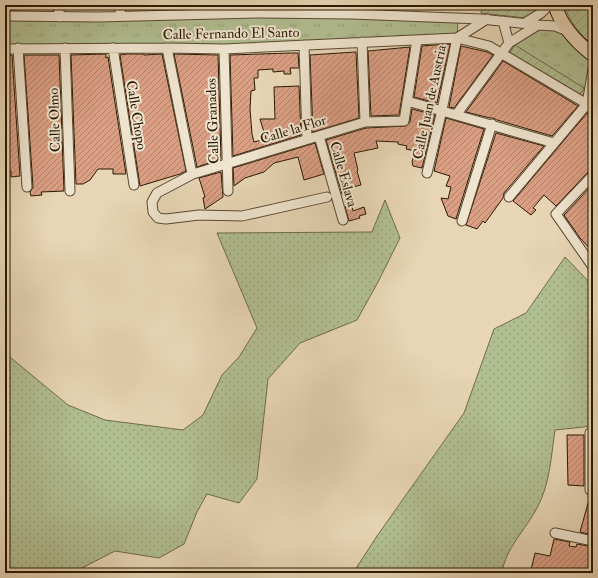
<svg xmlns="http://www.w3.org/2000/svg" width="598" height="578" viewBox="0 0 598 578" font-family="'IM FELL Double Pica',serif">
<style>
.grass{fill:url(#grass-dots);stroke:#6e6c4a}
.park{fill:url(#park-tufts);stroke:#6e6c4a}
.garden{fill:url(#garden-furrows);stroke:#6e6c4a}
.building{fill:url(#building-hatch);stroke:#2a1a03}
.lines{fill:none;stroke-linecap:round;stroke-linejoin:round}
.minor-casing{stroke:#594930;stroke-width:11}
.highway-casing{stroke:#2a1a03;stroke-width:15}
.minor{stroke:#efe4cf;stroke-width:9}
.highway{stroke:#e7d5b5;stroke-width:13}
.labels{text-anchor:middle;stroke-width:4;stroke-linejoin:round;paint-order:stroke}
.street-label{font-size:14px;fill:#2a1a03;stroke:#efe4cf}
</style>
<defs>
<pattern id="grass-dots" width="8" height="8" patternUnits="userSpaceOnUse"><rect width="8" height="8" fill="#b1be91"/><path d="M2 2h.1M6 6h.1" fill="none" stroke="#98a37b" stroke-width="1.8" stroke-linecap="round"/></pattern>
<pattern id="park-tufts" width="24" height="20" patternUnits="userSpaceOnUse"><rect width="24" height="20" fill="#b1be91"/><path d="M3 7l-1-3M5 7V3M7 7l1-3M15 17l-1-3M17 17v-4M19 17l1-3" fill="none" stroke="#98a37b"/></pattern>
<pattern id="garden-furrows" width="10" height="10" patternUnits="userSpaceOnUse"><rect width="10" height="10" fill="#b1be91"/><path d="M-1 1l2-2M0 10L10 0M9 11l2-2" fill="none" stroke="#98a37b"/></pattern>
<pattern id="building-hatch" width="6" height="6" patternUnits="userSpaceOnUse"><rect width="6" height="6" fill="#db9f84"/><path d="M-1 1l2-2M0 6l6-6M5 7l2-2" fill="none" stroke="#b2816a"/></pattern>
</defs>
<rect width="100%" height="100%" fill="#e7d5b5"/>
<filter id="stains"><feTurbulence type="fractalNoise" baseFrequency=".005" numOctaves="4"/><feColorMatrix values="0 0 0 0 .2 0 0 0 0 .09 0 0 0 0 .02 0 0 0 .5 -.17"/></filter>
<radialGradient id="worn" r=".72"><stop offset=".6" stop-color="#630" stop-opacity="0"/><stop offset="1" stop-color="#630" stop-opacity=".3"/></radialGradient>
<path class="grass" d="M385,200L400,238L378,282L357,320L300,343L268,379L257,479L239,503L207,494L197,512L184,544L159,558L115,551L78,570L77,573H5V353L68,405L105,420L183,430L203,415L222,375L239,357L257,328L217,233L372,232Z
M565,257L593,286V426L555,430C551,457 550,484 537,508C526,529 505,549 502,573H353L377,536L464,413L494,329L526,313Z"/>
<path class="park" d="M5,5H33L34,9L5,11Z
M5,16L458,18L457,38L5,52Z
M538,25L555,26L593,55V69L587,104L502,53Z"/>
<path class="garden" d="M482,5H543L542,8L526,18L481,13Z
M564,5H593V45C580,35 569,21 564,5Z
M515,45L584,88L578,98L508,56Z"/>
<path class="building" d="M448,44L450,45L437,103L414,97L422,46Z
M461,46L487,52L493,55L454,108L449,107Z
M410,47L399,115L371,116L368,51Z
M355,52H356L359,118L313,132L310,55Z
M291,53H298L299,68H290L291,74H284V71L273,72V69L258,70V78H254L255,90L251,91L250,109L252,134L254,142L266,139L260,119H275L274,87L299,86L301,135L233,156L230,55Z
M106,54V58L108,57L126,174H113V169H98L90,180L83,184H76L71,55Z
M126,54H144V55L162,54L186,171L180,174L140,186L120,55Z
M174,54L218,55L221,159L197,167Z
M12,55L20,176L11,177V171H7L5,169V56Z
M24,55H59L64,191L41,192L42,195L31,196L30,192L33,187Z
M503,61L578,106L552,136L497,120L493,118H490L466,112Z
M412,109L435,115L422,168L413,166L412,162L415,151L406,149L407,146L398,144V142L376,141L378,148L354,153L358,170L357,171L361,185L348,188L349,193L342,194L326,140L366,128L406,126L410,122Z
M587,113L593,117V169L589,171L556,206L544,195L533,208L536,210L531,215L513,201Z
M446,118L484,129L456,219L448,216L441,198L448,199L451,187L446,186L450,176L434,171Z
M496,133L544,146L504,193L503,198L485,223L483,221L477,229L466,225Z
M315,143L324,174L304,180L298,157L274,163L264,172L245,178L234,186L233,168Z
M221,172L223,197L205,209L203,198L205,197L199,178Z
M593,184V252L580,238L564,215Z
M352,205L353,211L364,207L366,214L359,216L360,218L349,221L345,207Z
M567,435H584V486L568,485Z
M590,496H593V535L580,532Z
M554,539L570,542L569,546L576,547L577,544L593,547V573H543L531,570L535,553L550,556Z"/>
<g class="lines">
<defs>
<path id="minor" d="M58,5L60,17
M119,5L121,16
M5,16L98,17L258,13L352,14L481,19L538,25L555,26L568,31
M503,21L509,43
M525,23L541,13L549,5
M457,38L487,19
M362,42L365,122
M304,45L307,139
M18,48L27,187
M65,48L70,191
M113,48L134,185
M167,48L191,169
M5,49L167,48L224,49L457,38L489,46L587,104L593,111
M224,49L228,191
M407,101L554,143
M456,115L509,43L538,25
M319,136L343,220
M427,173L442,110L457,38
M593,175L556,214L593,267
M327,197L242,216L199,215L166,219L158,218L153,212L152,202L157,193L193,174L365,122L404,121L417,40
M509,197L587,104L593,69
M462,221L492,124
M590,433V490H593
M555,533L593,541"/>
<path id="highway" d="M555,5C561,26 576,42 593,55"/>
</defs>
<use href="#minor" class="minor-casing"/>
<use href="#highway" class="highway-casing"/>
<use href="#minor" class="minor"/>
<use href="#highway" class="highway"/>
</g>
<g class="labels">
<g class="street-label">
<text transform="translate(231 33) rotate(-1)" y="5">Calle Fernando El Santo</text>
<text transform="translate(429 102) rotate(-78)" y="5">Calle Juan de Austria</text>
<text transform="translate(137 115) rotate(81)" y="5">Calle Chopo</text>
<text transform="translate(54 120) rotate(-92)" y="5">Calle Olmo</text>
<text transform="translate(212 121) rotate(-92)" y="5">Calle Granados</text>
<text transform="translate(293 129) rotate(-17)" y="5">Calle la Flor</text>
<text transform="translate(344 174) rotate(74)" y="5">Calle Eslava</text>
</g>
</g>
<rect width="598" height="578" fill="none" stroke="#e7d5b5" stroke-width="20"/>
<rect x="6" y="6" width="586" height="566" fill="none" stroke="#2a1a03" stroke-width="2"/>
<rect x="10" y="10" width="578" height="558" fill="none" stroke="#2a1a03"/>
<rect width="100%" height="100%" filter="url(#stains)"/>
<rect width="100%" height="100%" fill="url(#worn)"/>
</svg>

####################

WHAT YOU NEED TO DO:
Copy the data character for character, but drop all pictures from the copy.

RESPONSE AREA:
<svg xmlns="http://www.w3.org/2000/svg" width="598" height="578" viewBox="0 0 598 578" font-family="'IM FELL Double Pica',serif">
<style>
.grass{fill:url(#grass-dots);stroke:#6e6c4a}
.park{fill:url(#park-tufts);stroke:#6e6c4a}
.garden{fill:url(#garden-furrows);stroke:#6e6c4a}
.building{fill:url(#building-hatch);stroke:#2a1a03}
.lines{fill:none;stroke-linecap:round;stroke-linejoin:round}
.minor-casing{stroke:#594930;stroke-width:11}
.highway-casing{stroke:#2a1a03;stroke-width:15}
.minor{stroke:#efe4cf;stroke-width:9}
.highway{stroke:#e7d5b5;stroke-width:13}
.labels{text-anchor:middle;stroke-width:4;stroke-linejoin:round;paint-order:stroke}
.street-label{font-size:14px;fill:#2a1a03;stroke:#efe4cf}
</style>
<defs>
<pattern id="grass-dots" width="8" height="8" patternUnits="userSpaceOnUse"><rect width="8" height="8" fill="#b1be91"/><path d="M2 2h.1M6 6h.1" fill="none" stroke="#98a37b" stroke-width="1.8" stroke-linecap="round"/></pattern>
<pattern id="park-tufts" width="24" height="20" patternUnits="userSpaceOnUse"><rect width="24" height="20" fill="#b1be91"/><path d="M3 7l-1-3M5 7V3M7 7l1-3M15 17l-1-3M17 17v-4M19 17l1-3" fill="none" stroke="#98a37b"/></pattern>
<pattern id="garden-furrows" width="10" height="10" patternUnits="userSpaceOnUse"><rect width="10" height="10" fill="#b1be91"/><path d="M-1 1l2-2M0 10L10 0M9 11l2-2" fill="none" stroke="#98a37b"/></pattern>
<pattern id="building-hatch" width="6" height="6" patternUnits="userSpaceOnUse"><rect width="6" height="6" fill="#db9f84"/><path d="M-1 1l2-2M0 6l6-6M5 7l2-2" fill="none" stroke="#b2816a"/></pattern>
</defs>
<rect width="100%" height="100%" fill="#e7d5b5"/>
<filter id="stains"><feTurbulence type="fractalNoise" baseFrequency=".005" numOctaves="4"/><feColorMatrix values="0 0 0 0 .2 0 0 0 0 .09 0 0 0 0 .02 0 0 0 .5 -.17"/></filter>
<radialGradient id="worn" r=".72"><stop offset=".6" stop-color="#630" stop-opacity="0"/><stop offset="1" stop-color="#630" stop-opacity=".3"/></radialGradient>
<path class="grass" d="M385,200L400,238L378,282L357,320L300,343L268,379L257,479L239,503L207,494L197,512L184,544L159,558L115,551L78,570L77,573H5V353L68,405L105,420L183,430L203,415L222,375L239,357L257,328L217,233L372,232Z
M565,257L593,286V426L555,430C551,457 550,484 537,508C526,529 505,549 502,573H353L377,536L464,413L494,329L526,313Z"/>
<path class="park" d="M5,5H33L34,9L5,11Z
M5,16L458,18L457,38L5,52Z
M538,25L555,26L593,55V69L587,104L502,53Z"/>
<path class="garden" d="M482,5H543L542,8L526,18L481,13Z
M564,5H593V45C580,35 569,21 564,5Z
M515,45L584,88L578,98L508,56Z"/>
<path class="building" d="M448,44L450,45L437,103L414,97L422,46Z
M461,46L487,52L493,55L454,108L449,107Z
M410,47L399,115L371,116L368,51Z
M355,52H356L359,118L313,132L310,55Z
M291,53H298L299,68H290L291,74H284V71L273,72V69L258,70V78H254L255,90L251,91L250,109L252,134L254,142L266,139L260,119H275L274,87L299,86L301,135L233,156L230,55Z
M106,54V58L108,57L126,174H113V169H98L90,180L83,184H76L71,55Z
M126,54H144V55L162,54L186,171L180,174L140,186L120,55Z
M174,54L218,55L221,159L197,167Z
M12,55L20,176L11,177V171H7L5,169V56Z
M24,55H59L64,191L41,192L42,195L31,196L30,192L33,187Z
M503,61L578,106L552,136L497,120L493,118H490L466,112Z
M412,109L435,115L422,168L413,166L412,162L415,151L406,149L407,146L398,144V142L376,141L378,148L354,153L358,170L357,171L361,185L348,188L349,193L342,194L326,140L366,128L406,126L410,122Z
M587,113L593,117V169L589,171L556,206L544,195L533,208L536,210L531,215L513,201Z
M446,118L484,129L456,219L448,216L441,198L448,199L451,187L446,186L450,176L434,171Z
M496,133L544,146L504,193L503,198L485,223L483,221L477,229L466,225Z
M315,143L324,174L304,180L298,157L274,163L264,172L245,178L234,186L233,168Z
M221,172L223,197L205,209L203,198L205,197L199,178Z
M593,184V252L580,238L564,215Z
M352,205L353,211L364,207L366,214L359,216L360,218L349,221L345,207Z
M567,435H584V486L568,485Z
M590,496H593V535L580,532Z
M554,539L570,542L569,546L576,547L577,544L593,547V573H543L531,570L535,553L550,556Z"/>
<g class="lines">
<defs>
<path id="minor" d="M58,5L60,17
M119,5L121,16
M5,16L98,17L258,13L352,14L481,19L538,25L555,26L568,31
M503,21L509,43
M525,23L541,13L549,5
M457,38L487,19
M362,42L365,122
M304,45L307,139
M18,48L27,187
M65,48L70,191
M113,48L134,185
M167,48L191,169
M5,49L167,48L224,49L457,38L489,46L587,104L593,111
M224,49L228,191
M407,101L554,143
M456,115L509,43L538,25
M319,136L343,220
M427,173L442,110L457,38
M593,175L556,214L593,267
M327,197L242,216L199,215L166,219L158,218L153,212L152,202L157,193L193,174L365,122L404,121L417,40
M509,197L587,104L593,69
M462,221L492,124
M590,433V490H593
M555,533L593,541"/>
<path id="highway" d="M555,5C561,26 576,42 593,55"/>
</defs>
<use href="#minor" class="minor-casing"/>
<use href="#highway" class="highway-casing"/>
<use href="#minor" class="minor"/>
<use href="#highway" class="highway"/>
</g>
<g class="labels">
<g class="street-label">
<text transform="translate(231 33) rotate(-1)" y="5">Calle Fernando El Santo</text>
<text transform="translate(429 102) rotate(-78)" y="5">Calle Juan de Austria</text>
<text transform="translate(137 115) rotate(81)" y="5">Calle Chopo</text>
<text transform="translate(54 120) rotate(-92)" y="5">Calle Olmo</text>
<text transform="translate(212 121) rotate(-92)" y="5">Calle Granados</text>
<text transform="translate(293 129) rotate(-17)" y="5">Calle la Flor</text>
<text transform="translate(344 174) rotate(74)" y="5">Calle Eslava</text>
</g>
</g>
<rect width="598" height="578" fill="none" stroke="#e7d5b5" stroke-width="20"/>
<rect x="6" y="6" width="586" height="566" fill="none" stroke="#2a1a03" stroke-width="2"/>
<rect x="10" y="10" width="578" height="558" fill="none" stroke="#2a1a03"/>
<rect width="100%" height="100%" filter="url(#stains)"/>
<rect width="100%" height="100%" fill="url(#worn)"/>
</svg>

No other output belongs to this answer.